◆ Extracted page text data
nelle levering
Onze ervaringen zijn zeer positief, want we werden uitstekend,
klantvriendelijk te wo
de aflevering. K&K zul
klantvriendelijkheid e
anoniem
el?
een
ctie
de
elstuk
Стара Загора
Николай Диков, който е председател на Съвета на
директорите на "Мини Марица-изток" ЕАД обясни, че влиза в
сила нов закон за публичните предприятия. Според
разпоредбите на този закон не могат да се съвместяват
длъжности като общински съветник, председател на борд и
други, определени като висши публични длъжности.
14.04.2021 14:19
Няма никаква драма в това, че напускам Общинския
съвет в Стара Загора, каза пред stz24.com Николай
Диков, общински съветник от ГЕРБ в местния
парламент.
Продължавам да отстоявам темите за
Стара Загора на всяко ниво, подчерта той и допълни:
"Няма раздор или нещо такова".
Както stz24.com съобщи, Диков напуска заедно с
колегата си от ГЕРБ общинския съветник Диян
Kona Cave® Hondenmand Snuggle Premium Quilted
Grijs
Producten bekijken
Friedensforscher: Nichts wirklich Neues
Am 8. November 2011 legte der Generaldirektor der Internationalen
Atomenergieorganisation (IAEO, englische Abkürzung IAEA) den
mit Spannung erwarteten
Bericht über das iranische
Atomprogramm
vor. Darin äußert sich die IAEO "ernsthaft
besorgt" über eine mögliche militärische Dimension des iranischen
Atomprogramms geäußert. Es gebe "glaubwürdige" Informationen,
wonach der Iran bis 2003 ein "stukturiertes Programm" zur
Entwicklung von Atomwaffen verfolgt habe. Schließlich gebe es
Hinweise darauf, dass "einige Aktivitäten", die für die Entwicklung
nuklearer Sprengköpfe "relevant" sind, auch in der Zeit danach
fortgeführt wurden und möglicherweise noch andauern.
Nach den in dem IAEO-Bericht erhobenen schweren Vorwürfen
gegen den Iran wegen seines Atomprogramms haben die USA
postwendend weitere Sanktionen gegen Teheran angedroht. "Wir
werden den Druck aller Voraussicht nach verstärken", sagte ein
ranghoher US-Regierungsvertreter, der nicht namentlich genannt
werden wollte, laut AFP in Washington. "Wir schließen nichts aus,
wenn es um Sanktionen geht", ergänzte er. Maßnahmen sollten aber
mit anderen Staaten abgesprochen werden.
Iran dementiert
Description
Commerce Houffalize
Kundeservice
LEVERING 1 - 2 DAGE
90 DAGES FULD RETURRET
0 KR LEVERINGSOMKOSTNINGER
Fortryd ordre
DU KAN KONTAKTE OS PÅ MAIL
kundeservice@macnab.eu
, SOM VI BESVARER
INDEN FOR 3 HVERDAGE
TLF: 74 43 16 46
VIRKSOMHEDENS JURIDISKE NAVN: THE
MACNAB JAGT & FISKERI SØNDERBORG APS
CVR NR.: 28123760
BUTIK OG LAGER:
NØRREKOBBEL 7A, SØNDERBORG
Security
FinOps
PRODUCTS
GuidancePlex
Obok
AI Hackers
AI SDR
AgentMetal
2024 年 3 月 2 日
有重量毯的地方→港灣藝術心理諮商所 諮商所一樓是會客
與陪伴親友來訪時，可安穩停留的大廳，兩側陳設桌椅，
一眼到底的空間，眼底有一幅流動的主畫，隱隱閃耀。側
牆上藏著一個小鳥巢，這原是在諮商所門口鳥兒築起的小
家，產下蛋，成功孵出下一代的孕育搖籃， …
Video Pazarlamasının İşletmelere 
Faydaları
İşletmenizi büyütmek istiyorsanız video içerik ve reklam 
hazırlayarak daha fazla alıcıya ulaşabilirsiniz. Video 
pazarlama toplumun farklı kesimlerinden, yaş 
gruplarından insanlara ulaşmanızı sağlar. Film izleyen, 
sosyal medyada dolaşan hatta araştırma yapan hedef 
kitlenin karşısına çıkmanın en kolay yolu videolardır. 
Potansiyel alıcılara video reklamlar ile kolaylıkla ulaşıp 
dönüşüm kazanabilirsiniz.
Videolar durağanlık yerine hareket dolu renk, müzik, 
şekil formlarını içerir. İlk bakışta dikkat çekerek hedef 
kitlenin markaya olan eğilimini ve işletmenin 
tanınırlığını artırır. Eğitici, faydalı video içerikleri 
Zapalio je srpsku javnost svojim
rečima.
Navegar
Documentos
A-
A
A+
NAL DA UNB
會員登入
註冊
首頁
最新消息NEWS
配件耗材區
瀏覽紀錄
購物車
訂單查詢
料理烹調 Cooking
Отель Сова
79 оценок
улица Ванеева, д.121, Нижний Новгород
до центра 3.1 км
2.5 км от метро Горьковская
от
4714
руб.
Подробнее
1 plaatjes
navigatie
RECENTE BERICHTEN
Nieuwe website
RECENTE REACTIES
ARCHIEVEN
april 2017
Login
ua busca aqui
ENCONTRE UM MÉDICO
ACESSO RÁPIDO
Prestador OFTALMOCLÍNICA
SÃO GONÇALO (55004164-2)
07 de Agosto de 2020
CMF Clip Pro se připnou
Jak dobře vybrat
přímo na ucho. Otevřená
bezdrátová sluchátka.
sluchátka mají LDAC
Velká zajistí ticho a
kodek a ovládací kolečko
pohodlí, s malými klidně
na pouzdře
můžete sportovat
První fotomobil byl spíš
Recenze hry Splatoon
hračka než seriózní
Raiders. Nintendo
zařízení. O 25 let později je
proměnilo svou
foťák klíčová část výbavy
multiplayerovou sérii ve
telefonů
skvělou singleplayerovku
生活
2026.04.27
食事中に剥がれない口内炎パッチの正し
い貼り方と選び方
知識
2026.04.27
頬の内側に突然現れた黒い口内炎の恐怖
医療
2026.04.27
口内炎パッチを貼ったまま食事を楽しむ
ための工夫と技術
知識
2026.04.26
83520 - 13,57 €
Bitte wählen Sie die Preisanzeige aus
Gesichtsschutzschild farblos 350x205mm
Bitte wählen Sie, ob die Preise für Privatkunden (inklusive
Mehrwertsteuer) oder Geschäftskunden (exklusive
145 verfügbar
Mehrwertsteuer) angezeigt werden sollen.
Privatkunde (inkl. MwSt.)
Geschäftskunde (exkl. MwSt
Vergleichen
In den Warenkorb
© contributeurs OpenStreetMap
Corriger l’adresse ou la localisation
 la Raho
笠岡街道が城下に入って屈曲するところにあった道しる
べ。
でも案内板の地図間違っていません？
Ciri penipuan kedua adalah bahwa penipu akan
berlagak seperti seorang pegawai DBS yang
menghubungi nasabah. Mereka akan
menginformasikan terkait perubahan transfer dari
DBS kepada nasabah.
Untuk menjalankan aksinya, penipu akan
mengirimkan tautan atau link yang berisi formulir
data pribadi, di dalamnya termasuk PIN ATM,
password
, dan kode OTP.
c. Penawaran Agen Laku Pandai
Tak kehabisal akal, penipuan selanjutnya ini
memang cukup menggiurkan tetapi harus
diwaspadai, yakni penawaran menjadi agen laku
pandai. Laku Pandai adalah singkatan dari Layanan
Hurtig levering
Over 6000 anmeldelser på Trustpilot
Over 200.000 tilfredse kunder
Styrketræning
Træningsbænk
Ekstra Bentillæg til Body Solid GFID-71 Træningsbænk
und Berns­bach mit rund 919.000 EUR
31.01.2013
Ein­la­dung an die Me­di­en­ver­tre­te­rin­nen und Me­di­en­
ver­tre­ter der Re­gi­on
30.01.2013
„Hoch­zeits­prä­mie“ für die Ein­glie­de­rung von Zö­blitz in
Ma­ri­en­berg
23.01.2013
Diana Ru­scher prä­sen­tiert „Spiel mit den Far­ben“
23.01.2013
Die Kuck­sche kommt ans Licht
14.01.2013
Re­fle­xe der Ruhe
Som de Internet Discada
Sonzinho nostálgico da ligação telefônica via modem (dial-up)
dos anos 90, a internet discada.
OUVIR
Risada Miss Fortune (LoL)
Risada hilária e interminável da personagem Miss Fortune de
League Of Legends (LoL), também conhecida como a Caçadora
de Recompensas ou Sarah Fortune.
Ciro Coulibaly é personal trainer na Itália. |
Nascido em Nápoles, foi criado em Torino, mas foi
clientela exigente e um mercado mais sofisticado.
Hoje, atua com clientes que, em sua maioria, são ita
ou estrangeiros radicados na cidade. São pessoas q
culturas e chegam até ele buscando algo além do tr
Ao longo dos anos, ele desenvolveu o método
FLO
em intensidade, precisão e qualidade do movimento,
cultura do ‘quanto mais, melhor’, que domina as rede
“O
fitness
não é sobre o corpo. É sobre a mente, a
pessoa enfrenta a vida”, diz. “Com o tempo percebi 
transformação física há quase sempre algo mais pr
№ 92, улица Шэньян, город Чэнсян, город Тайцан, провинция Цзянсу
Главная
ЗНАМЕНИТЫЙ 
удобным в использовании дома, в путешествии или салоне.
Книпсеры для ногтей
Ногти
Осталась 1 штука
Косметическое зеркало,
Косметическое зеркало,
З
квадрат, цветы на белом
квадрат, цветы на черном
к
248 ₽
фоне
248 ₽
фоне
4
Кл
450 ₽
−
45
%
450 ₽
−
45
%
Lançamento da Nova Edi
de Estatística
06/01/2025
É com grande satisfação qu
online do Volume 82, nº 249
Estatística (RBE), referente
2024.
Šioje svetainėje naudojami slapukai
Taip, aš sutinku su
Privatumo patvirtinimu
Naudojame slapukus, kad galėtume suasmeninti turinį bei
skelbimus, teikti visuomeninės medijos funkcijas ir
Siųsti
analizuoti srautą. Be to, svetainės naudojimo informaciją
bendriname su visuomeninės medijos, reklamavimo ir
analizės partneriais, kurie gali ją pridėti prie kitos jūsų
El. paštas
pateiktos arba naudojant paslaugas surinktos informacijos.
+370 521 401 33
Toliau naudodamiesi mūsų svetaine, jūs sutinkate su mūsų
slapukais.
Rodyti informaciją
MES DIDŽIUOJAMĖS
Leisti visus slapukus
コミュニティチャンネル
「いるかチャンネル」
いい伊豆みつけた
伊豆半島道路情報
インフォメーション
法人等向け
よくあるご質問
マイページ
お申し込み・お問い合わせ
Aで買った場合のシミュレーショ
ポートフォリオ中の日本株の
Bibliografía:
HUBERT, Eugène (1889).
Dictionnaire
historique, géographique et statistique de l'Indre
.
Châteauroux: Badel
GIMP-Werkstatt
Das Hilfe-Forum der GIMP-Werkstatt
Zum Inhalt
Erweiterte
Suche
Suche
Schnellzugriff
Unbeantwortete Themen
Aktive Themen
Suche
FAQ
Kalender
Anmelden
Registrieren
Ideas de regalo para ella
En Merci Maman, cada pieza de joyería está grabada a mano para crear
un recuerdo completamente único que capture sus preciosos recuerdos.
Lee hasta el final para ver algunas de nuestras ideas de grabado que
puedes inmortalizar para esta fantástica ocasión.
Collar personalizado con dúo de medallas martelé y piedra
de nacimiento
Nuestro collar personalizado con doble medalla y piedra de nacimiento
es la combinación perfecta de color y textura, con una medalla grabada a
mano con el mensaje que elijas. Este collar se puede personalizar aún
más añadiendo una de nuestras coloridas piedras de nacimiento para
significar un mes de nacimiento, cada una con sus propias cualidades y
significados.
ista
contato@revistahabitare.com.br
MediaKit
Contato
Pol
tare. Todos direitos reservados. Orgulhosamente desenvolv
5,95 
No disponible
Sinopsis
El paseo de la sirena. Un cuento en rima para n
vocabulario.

◆ Problem details
Reproduce the records from the beginning through the line containing "wenn es um Sanktionen", inclusive, substituting "Iran" for "Teheran" and leaving everything else unchanged.

◆ Expected answer
nelle levering
Onze ervaringen zijn zeer positief, want we werden uitstekend,
klantvriendelijk te wo
de aflevering. K&K zul
klantvriendelijkheid e
anoniem
el?
een
ctie
de
elstuk
Стара Загора
Николай Диков, който е председател на Съвета на
директорите на "Мини Марица-изток" ЕАД обясни, че влиза в
сила нов закон за публичните предприятия. Според
разпоредбите на този закон не могат да се съвместяват
длъжности като общински съветник, председател на борд и
други, определени като висши публични длъжности.
14.04.2021 14:19
Няма никаква драма в това, че напускам Общинския
съвет в Стара Загора, каза пред stz24.com Николай
Диков, общински съветник от ГЕРБ в местния
парламент.
Продължавам да отстоявам темите за
Стара Загора на всяко ниво, подчерта той и допълни:
"Няма раздор или нещо такова".
Както stz24.com съобщи, Диков напуска заедно с
колегата си от ГЕРБ общинския съветник Диян
Kona Cave® Hondenmand Snuggle Premium Quilted
Grijs
Producten bekijken
Friedensforscher: Nichts wirklich Neues
Am 8. November 2011 legte der Generaldirektor der Internationalen
Atomenergieorganisation (IAEO, englische Abkürzung IAEA) den
mit Spannung erwarteten
Bericht über das iranische
Atomprogramm
vor. Darin äußert sich die IAEO "ernsthaft
besorgt" über eine mögliche militärische Dimension des iranischen
Atomprogramms geäußert. Es gebe "glaubwürdige" Informationen,
wonach der Iran bis 2003 ein "stukturiertes Programm" zur
Entwicklung von Atomwaffen verfolgt habe. Schließlich gebe es
Hinweise darauf, dass "einige Aktivitäten", die für die Entwicklung
nuklearer Sprengköpfe "relevant" sind, auch in der Zeit danach
fortgeführt wurden und möglicherweise noch andauern.
Nach den in dem IAEO-Bericht erhobenen schweren Vorwürfen
gegen den Iran wegen seines Atomprogramms haben die USA
postwendend weitere Sanktionen gegen Iran angedroht. "Wir
werden den Druck aller Voraussicht nach verstärken", sagte ein
ranghoher US-Regierungsvertreter, der nicht namentlich genannt
werden wollte, laut AFP in Washington. "Wir schließen nichts aus,
wenn es um Sanktionen geht", ergänzte er. Maßnahmen sollten aber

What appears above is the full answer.